Первую книгу мемуаров Шаляпина «Страницы из моей жизни» писал Горький (они потом уже в эмиграции с гонорарами разобраться не могли), вторую же — «Маска и душа» — он сам, и насколько же она богаче, ярче, самобытнее первой. Не потому, что Шаляпин был как литератор талантливее, а потому, что Горький, исполняя роль не то записывателя, не то сочинителя, смешивал себя и автора, к тому же навязывая Ф. И. собственный тогдашний «прогрессизм».

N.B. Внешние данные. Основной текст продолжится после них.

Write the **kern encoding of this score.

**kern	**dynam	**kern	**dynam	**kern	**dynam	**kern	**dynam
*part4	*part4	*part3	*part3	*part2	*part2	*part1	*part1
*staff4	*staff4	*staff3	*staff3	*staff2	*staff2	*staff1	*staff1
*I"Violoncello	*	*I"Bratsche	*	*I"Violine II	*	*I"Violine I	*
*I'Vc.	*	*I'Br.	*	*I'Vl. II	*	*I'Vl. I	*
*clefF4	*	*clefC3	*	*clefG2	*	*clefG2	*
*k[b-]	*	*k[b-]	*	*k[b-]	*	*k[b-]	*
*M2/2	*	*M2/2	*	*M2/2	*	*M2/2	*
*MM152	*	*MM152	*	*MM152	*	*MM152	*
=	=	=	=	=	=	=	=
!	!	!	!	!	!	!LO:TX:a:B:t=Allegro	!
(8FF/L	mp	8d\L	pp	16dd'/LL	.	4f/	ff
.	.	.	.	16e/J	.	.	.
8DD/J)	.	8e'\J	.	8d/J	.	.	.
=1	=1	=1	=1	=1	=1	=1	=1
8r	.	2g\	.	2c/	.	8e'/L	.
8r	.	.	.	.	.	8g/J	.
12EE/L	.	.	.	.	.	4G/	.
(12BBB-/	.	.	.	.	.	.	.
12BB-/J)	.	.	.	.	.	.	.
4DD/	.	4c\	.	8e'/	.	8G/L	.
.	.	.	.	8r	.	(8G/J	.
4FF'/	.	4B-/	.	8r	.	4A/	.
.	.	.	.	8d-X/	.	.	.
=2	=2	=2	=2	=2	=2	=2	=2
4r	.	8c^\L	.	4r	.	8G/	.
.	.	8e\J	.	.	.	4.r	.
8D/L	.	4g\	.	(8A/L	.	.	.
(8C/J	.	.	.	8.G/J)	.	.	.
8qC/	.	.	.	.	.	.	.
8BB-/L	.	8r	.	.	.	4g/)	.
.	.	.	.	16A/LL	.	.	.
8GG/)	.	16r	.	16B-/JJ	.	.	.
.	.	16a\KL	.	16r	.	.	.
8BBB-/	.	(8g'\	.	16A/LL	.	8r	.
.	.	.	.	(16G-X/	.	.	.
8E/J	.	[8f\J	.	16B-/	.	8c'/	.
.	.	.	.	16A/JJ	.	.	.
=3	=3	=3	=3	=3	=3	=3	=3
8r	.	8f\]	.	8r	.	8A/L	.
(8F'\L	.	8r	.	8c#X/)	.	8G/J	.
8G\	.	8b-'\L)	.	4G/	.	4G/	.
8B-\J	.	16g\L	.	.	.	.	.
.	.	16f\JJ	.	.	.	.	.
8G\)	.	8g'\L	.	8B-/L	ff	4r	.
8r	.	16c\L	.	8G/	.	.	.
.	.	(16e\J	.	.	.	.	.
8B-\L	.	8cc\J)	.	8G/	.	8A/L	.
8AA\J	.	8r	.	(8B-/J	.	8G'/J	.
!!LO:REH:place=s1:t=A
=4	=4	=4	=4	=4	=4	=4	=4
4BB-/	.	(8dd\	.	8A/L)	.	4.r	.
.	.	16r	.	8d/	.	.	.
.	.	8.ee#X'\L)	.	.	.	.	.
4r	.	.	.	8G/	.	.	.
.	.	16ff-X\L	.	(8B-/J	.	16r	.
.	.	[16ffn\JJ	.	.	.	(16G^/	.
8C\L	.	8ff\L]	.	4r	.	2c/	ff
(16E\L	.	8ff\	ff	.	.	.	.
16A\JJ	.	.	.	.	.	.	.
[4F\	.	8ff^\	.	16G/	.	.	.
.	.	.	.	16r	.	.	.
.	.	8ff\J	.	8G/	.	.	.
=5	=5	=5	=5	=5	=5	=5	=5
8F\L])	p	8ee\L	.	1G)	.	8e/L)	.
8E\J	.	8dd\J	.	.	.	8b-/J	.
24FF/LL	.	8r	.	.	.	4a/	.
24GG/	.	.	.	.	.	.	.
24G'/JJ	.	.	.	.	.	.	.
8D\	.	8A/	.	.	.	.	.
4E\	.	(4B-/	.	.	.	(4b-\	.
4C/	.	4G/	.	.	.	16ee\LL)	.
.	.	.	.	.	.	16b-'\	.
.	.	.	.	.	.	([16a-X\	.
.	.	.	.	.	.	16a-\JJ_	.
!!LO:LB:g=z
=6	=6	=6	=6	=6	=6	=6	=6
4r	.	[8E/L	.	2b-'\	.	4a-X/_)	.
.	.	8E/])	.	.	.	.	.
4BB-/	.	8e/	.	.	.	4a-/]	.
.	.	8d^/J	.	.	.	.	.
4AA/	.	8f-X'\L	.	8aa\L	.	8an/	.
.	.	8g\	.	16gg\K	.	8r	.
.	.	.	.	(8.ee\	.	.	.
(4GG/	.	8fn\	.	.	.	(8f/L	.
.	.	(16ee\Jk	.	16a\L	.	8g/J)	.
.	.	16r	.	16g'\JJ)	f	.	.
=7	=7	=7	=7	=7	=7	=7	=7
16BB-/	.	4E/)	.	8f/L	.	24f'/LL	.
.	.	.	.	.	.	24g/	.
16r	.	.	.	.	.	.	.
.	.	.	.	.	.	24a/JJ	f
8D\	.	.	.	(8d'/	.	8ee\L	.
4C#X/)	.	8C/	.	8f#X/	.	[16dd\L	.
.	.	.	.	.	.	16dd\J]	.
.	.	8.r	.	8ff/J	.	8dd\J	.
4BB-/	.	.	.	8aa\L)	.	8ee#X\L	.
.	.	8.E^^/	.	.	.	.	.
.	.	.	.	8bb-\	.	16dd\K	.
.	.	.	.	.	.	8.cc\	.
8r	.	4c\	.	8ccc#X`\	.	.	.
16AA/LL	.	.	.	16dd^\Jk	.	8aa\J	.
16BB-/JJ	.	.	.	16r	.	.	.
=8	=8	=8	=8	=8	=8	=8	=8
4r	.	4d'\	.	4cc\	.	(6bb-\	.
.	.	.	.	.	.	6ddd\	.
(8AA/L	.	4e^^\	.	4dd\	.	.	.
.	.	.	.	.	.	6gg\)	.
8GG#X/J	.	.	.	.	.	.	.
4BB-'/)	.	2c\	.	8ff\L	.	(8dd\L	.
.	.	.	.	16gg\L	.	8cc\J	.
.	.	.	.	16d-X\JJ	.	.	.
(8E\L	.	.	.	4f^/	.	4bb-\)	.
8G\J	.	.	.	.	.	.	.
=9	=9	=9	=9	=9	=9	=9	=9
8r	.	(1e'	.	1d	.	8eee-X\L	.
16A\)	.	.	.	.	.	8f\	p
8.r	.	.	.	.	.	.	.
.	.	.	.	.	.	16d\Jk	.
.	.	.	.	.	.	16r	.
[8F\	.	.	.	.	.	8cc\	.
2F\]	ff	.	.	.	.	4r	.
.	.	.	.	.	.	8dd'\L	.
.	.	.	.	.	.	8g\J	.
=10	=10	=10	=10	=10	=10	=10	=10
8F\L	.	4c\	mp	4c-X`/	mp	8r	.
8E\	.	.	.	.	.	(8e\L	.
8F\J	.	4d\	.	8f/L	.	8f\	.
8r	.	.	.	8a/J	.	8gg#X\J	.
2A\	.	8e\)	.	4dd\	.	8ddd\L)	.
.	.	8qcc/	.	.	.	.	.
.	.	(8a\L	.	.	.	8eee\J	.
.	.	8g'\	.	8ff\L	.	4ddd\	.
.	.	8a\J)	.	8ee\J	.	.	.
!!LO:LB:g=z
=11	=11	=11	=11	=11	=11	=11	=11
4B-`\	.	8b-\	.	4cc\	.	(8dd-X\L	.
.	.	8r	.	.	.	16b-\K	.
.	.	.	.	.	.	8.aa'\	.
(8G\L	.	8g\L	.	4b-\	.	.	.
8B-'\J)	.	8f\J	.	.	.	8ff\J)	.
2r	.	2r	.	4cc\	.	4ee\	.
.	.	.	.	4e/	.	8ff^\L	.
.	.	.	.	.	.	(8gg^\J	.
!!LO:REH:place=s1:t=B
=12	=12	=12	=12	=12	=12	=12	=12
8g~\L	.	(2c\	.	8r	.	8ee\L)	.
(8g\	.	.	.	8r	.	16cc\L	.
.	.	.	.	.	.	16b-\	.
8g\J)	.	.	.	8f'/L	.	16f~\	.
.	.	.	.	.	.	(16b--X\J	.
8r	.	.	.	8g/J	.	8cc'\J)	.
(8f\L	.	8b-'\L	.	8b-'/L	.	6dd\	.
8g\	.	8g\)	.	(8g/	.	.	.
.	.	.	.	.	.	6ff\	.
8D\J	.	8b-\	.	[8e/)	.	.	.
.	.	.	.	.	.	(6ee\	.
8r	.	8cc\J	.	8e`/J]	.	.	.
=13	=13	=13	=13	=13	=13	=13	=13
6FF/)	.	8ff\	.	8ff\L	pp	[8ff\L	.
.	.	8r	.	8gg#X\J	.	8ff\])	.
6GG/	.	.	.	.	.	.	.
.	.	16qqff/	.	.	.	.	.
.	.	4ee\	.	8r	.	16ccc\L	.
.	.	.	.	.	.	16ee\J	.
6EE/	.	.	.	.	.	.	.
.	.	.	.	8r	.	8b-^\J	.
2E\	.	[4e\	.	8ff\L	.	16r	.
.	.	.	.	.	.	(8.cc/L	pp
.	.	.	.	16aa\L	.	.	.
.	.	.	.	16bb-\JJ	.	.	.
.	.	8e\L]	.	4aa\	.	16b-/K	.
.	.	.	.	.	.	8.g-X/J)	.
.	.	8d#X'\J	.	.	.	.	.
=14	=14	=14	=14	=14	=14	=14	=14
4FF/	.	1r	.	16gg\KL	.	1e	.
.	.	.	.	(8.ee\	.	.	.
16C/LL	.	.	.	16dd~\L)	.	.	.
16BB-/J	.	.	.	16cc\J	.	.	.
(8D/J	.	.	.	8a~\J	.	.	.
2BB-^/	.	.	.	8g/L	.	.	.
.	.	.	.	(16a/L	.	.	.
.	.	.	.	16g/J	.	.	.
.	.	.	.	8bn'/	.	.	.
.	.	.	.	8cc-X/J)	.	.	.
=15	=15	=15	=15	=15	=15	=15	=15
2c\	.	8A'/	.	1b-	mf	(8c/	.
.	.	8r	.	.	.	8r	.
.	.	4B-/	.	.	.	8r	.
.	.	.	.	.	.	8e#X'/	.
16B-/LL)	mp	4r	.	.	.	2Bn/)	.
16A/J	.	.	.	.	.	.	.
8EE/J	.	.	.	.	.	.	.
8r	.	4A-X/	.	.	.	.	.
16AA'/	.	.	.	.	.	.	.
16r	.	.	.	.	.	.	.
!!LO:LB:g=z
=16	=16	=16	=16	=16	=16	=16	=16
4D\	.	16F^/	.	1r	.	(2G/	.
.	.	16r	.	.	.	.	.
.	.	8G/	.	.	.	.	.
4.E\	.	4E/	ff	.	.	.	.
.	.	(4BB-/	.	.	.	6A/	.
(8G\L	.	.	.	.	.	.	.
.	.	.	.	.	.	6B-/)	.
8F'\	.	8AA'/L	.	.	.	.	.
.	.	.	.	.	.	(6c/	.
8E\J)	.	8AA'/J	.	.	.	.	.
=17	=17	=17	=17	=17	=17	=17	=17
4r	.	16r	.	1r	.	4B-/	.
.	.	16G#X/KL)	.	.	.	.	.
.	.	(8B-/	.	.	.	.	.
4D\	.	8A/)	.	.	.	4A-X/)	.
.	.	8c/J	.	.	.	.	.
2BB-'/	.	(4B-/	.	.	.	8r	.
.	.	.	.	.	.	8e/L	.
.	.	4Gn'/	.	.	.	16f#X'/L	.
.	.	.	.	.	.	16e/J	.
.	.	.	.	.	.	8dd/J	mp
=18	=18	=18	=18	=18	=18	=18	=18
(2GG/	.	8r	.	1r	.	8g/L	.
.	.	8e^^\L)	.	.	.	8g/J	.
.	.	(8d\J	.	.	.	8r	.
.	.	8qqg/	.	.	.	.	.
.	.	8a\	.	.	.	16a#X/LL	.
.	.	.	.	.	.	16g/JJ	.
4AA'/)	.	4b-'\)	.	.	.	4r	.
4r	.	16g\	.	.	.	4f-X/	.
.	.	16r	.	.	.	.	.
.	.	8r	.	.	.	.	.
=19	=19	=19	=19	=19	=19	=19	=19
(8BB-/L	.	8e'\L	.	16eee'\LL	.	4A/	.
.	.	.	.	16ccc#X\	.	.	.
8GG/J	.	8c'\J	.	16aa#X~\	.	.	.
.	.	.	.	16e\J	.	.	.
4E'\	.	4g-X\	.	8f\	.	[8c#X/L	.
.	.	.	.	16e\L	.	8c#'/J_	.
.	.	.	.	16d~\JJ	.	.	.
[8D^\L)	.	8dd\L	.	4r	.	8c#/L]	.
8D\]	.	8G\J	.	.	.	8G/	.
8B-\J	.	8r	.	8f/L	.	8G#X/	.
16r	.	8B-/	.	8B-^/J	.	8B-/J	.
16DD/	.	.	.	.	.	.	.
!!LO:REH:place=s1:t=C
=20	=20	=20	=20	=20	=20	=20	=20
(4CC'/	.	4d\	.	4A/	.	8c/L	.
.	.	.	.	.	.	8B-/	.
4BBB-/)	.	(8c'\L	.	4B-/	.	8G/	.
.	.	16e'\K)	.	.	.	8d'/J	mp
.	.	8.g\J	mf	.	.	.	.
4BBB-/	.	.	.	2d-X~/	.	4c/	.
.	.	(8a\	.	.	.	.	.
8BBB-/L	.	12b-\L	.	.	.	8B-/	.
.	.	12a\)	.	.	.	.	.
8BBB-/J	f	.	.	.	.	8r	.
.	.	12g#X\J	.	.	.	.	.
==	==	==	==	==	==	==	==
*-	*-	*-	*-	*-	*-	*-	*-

С каким упоением исполнял Федор Иванович то и дело «Дубинушку», и как крепко ударила эта самая дубинушка по нему. Горький же, будучи немалым и циничным юмористом, описывая уже в 1928 году события года 1905-го, он, вовлекший друга Федю в революционные сферы и настроения, потешался:

«На цар-ря, на господ

Он поднимет с р-размаха дубину!

— Э-эх, — рявкнули господа: — Дубинушка — ухнем!» («Жизнь Клима Самгина»).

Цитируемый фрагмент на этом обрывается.